§ AIM OF THE TASK:
Start at the line with "åa centralt i Sjöbo" in the records below, stop at the line with "Genom att logga in på 1177", and return every line in that span exactly, the two end lines included.

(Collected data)
┌──
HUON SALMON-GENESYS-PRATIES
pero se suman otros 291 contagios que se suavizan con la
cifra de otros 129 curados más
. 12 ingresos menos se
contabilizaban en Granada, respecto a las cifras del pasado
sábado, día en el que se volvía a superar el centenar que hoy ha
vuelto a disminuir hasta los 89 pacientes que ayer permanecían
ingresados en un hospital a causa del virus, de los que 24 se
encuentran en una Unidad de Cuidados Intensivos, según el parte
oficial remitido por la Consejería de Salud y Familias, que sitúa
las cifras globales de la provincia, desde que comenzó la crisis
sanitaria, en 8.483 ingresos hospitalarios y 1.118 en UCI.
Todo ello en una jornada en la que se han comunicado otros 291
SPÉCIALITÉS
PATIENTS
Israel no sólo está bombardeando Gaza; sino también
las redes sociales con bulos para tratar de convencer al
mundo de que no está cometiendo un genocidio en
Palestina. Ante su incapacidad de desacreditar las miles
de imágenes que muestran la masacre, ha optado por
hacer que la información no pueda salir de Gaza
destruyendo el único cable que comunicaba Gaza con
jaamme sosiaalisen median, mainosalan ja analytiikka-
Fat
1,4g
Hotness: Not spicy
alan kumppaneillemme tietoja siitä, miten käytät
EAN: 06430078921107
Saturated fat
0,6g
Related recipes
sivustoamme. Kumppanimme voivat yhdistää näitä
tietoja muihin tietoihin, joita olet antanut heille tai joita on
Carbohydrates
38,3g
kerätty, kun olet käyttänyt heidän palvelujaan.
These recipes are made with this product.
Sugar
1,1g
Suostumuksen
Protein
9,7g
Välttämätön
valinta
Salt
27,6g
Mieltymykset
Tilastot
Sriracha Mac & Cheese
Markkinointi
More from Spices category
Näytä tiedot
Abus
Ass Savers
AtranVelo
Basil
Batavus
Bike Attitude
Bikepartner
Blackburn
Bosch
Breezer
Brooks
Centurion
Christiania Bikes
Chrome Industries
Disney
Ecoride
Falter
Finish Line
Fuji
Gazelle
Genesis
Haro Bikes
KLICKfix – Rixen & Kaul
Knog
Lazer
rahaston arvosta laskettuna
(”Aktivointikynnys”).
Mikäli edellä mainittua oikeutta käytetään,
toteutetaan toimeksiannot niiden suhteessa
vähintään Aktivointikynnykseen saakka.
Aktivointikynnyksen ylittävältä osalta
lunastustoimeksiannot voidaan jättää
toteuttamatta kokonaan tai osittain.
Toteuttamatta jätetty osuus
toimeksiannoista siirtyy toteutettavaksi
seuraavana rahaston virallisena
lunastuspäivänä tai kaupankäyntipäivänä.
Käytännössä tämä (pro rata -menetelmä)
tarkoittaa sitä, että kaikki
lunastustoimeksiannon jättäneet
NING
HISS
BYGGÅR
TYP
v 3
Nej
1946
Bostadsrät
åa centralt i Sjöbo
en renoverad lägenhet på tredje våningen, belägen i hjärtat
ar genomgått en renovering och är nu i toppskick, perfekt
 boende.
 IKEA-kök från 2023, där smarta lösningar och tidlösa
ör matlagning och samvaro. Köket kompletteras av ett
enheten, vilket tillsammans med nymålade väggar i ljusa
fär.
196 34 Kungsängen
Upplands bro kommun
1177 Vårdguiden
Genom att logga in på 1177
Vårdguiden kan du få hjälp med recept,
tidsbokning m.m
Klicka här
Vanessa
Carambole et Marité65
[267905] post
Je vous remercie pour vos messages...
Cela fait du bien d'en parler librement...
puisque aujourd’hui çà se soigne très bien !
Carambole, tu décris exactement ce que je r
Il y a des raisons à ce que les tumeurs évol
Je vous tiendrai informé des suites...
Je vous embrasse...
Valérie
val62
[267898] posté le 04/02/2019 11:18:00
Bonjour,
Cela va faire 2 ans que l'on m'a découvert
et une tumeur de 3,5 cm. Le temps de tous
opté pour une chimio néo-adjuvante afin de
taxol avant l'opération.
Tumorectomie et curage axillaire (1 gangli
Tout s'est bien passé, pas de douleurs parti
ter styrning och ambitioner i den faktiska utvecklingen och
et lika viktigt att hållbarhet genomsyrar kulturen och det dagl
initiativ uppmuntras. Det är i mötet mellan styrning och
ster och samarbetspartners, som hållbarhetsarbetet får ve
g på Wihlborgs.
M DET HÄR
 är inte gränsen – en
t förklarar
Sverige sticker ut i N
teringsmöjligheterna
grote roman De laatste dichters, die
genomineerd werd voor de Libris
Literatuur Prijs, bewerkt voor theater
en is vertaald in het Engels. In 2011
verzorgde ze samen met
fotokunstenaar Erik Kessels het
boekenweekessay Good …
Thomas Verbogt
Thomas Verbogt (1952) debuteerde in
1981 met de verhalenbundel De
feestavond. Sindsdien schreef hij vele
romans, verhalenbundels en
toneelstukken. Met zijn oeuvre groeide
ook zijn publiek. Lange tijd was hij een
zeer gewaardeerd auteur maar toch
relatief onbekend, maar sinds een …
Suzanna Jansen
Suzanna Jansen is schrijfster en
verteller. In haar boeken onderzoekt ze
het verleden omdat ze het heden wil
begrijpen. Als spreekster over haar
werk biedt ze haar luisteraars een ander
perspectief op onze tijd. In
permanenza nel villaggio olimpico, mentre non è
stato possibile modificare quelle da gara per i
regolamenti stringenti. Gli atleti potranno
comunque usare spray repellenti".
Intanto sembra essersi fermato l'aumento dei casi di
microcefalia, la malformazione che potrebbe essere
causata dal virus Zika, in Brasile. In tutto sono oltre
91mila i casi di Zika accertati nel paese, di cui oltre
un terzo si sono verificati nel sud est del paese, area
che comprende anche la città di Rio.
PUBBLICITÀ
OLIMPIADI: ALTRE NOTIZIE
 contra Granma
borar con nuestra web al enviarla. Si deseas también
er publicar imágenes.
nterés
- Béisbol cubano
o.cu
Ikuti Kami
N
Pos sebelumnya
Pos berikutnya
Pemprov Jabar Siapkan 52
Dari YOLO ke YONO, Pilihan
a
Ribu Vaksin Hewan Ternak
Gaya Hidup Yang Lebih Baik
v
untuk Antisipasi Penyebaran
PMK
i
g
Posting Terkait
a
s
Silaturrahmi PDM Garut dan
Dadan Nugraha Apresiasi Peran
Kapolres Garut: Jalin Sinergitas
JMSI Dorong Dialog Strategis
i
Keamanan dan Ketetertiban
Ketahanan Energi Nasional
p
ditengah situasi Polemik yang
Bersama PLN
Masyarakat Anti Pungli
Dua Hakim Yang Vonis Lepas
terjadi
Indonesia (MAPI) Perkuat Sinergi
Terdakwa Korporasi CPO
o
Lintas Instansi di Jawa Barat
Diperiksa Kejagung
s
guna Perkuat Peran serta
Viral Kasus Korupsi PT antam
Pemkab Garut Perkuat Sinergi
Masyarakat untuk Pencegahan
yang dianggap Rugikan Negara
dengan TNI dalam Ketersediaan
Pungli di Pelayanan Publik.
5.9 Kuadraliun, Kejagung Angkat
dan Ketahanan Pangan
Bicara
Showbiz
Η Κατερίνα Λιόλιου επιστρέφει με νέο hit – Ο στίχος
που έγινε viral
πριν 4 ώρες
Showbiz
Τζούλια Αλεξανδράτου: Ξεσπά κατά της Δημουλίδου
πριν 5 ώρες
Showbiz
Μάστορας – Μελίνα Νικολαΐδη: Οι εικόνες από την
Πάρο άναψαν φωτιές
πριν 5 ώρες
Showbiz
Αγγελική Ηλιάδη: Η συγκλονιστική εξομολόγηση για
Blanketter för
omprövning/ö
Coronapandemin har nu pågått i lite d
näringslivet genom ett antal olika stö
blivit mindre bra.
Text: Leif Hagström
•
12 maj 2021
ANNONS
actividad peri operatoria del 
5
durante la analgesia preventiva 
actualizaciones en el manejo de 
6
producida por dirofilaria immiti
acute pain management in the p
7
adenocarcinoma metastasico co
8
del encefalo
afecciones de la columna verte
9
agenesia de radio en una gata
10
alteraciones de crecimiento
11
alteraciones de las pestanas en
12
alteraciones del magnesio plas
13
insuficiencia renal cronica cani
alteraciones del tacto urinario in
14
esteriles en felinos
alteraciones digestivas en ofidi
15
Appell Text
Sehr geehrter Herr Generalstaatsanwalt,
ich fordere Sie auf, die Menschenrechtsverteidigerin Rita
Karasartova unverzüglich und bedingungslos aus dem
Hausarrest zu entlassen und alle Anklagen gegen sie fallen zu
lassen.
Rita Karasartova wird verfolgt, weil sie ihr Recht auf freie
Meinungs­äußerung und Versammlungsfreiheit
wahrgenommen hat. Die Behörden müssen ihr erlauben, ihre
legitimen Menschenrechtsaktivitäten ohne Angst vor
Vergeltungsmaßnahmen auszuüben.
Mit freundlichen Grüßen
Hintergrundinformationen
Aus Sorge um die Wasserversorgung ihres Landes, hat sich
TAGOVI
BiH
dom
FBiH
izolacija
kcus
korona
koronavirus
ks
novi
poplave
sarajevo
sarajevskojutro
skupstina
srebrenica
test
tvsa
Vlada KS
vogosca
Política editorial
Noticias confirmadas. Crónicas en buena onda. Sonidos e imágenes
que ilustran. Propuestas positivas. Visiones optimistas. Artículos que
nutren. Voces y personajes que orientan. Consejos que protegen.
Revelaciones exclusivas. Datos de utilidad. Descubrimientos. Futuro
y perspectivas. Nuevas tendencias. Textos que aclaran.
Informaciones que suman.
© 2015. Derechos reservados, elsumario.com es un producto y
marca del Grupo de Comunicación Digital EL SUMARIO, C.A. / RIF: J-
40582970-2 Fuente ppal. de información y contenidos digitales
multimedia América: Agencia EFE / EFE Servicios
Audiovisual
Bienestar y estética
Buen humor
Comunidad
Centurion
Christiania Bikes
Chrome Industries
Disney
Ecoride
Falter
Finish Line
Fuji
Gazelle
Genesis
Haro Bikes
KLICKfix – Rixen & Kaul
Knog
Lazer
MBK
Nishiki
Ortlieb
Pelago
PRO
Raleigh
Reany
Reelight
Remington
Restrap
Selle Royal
└──
§ OUTPUT OF THE TASK:
åa centralt i Sjöbo
en renoverad lägenhet på tredje våningen, belägen i hjärtat
ar genomgått en renovering och är nu i toppskick, perfekt
 boende.
 IKEA-kök från 2023, där smarta lösningar och tidlösa
ör matlagning och samvaro. Köket kompletteras av ett
enheten, vilket tillsammans med nymålade väggar i ljusa
fär.
196 34 Kungsängen
Upplands bro kommun
1177 Vårdguiden
Genom att logga in på 1177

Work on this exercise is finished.